When we look at a random disk over a larger span of time we see this is far from being a one-off incident:
This graph shows that /dev/sdaa
on ceph-osd9
has multiple 10s of second IO delays throughout a given 24 hour period.
The significance of the last graph is doubly so as the /dev/sdaa
drive on all of the ceph-osd[1-13]
servers serves as the journal disk for the rest of the attached disks.

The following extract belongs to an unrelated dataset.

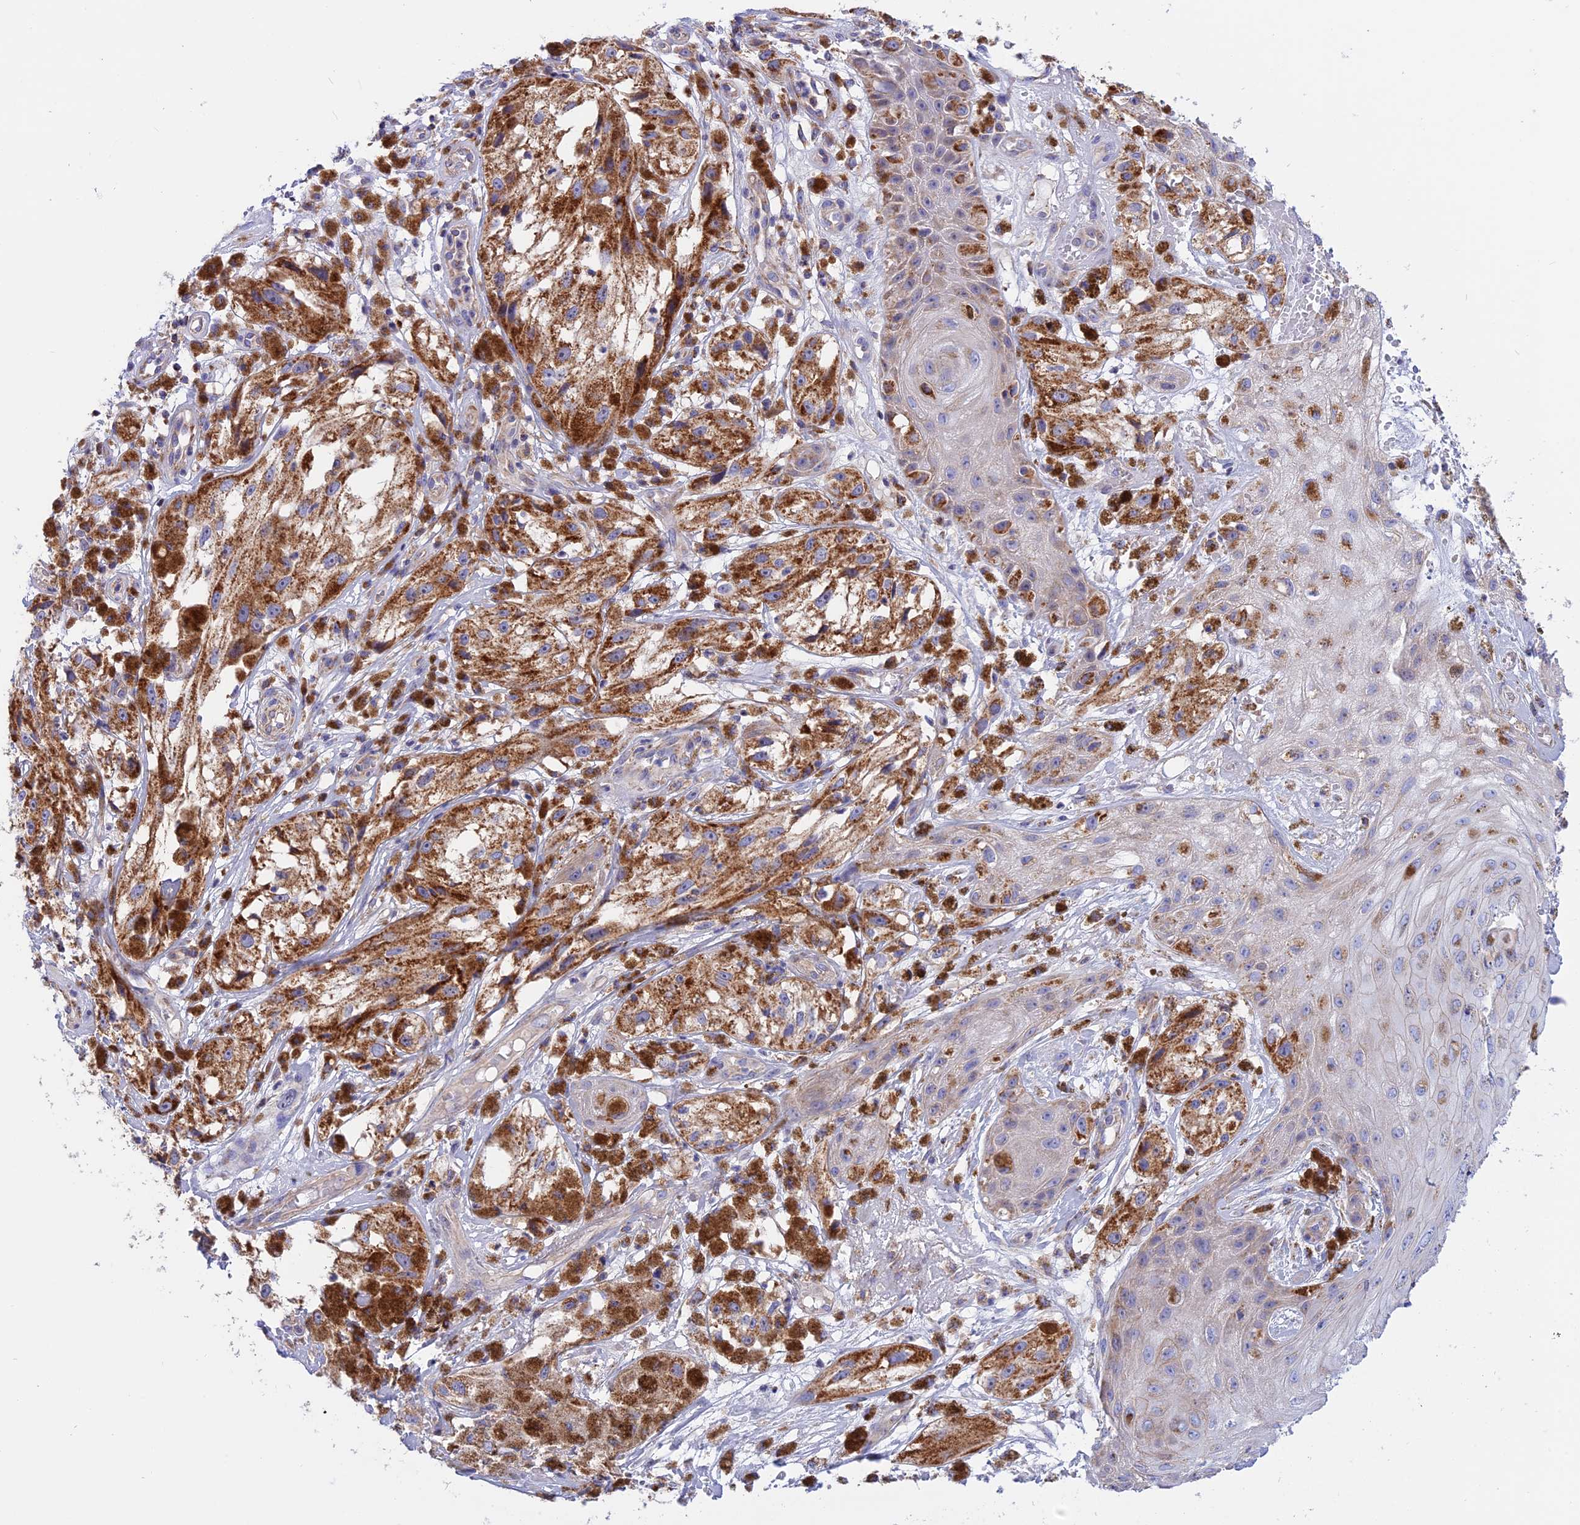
{"staining": {"intensity": "moderate", "quantity": ">75%", "location": "cytoplasmic/membranous"}, "tissue": "melanoma", "cell_type": "Tumor cells", "image_type": "cancer", "snomed": [{"axis": "morphology", "description": "Malignant melanoma, NOS"}, {"axis": "topography", "description": "Skin"}], "caption": "Malignant melanoma tissue shows moderate cytoplasmic/membranous staining in approximately >75% of tumor cells, visualized by immunohistochemistry. (DAB IHC with brightfield microscopy, high magnification).", "gene": "GCDH", "patient": {"sex": "male", "age": 88}}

This disk is used to journal all Ceph transactions, so when it has an IO problem, ALL of the disks on the host that Ceph is using have an issue as they can no longer journal data.
When we look at the composite of the /dev/sdaa
devices across the entire Ceph fleet for a 24 hour period, we see a disturbing trend:
This graph demonstrates that Azure had a network 'pause' which affected all direct attached disk IO for 40s which we were never informed about by Azure or made aware of through their service notification tools.
When we further pull back to look at a composite of the /dev/sdaa
drives over a multi-day period the results become disastrous:
This graph demonstrates that on several days we had IO latency that reached almost 1 min on the journal disks that gate performance to the whole Ceph cluster.